ASSIGNMENT → Count the lines in the records that hold the string "randomChoice". Only the number should be given.

===== EXTRACTED INFORMATION =====

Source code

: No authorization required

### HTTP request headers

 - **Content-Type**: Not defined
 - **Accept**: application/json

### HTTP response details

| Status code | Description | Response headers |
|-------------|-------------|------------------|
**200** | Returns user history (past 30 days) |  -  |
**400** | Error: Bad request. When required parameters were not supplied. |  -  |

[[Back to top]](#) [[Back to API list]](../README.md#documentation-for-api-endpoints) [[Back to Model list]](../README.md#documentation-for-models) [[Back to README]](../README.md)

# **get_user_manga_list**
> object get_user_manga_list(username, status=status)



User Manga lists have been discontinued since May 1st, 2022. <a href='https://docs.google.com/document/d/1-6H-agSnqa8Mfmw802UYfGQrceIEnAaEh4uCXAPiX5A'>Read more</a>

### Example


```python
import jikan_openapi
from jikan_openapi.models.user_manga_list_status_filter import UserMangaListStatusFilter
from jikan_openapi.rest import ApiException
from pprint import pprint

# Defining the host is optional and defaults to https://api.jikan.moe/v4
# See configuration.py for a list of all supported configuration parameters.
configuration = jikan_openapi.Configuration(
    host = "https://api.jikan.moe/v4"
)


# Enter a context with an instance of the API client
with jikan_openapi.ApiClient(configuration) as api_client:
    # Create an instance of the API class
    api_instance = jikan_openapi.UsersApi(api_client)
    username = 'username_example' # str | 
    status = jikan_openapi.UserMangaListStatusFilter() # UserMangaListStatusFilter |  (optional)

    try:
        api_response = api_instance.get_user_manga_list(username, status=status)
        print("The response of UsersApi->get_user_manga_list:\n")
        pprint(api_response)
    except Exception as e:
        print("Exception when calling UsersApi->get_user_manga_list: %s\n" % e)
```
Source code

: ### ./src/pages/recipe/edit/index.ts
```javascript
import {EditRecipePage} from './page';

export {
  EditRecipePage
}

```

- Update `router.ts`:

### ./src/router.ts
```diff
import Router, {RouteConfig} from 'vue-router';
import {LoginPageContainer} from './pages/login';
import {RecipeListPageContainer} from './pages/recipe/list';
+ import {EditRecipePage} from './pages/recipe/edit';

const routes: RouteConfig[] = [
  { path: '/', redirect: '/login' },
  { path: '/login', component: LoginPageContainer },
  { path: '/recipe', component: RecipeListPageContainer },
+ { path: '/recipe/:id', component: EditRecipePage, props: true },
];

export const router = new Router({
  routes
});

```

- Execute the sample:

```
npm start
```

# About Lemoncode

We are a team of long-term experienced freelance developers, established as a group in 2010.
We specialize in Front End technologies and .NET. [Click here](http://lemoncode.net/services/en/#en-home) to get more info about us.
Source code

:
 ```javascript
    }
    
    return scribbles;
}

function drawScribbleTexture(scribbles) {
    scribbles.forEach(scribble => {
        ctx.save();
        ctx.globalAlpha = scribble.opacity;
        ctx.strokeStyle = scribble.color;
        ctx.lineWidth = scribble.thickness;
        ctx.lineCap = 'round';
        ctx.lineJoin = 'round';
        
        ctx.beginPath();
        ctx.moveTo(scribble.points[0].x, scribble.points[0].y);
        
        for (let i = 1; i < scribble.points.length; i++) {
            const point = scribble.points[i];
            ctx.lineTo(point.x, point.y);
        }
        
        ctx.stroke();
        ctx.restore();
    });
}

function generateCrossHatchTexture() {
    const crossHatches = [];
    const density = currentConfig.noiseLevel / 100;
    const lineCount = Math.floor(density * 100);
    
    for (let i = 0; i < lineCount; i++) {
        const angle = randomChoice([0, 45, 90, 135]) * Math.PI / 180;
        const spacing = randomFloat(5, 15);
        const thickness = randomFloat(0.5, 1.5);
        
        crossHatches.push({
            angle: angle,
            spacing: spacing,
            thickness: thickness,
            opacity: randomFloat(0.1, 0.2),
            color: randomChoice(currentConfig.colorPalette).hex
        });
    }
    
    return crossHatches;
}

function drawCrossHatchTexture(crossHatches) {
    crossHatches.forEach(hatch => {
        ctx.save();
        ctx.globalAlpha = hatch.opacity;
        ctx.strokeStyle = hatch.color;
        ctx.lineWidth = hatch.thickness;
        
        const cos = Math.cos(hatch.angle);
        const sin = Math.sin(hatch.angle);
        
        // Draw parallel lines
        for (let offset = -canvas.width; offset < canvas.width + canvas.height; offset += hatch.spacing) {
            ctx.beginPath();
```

=====

ANSWER FOR THIS EXERCISE → 2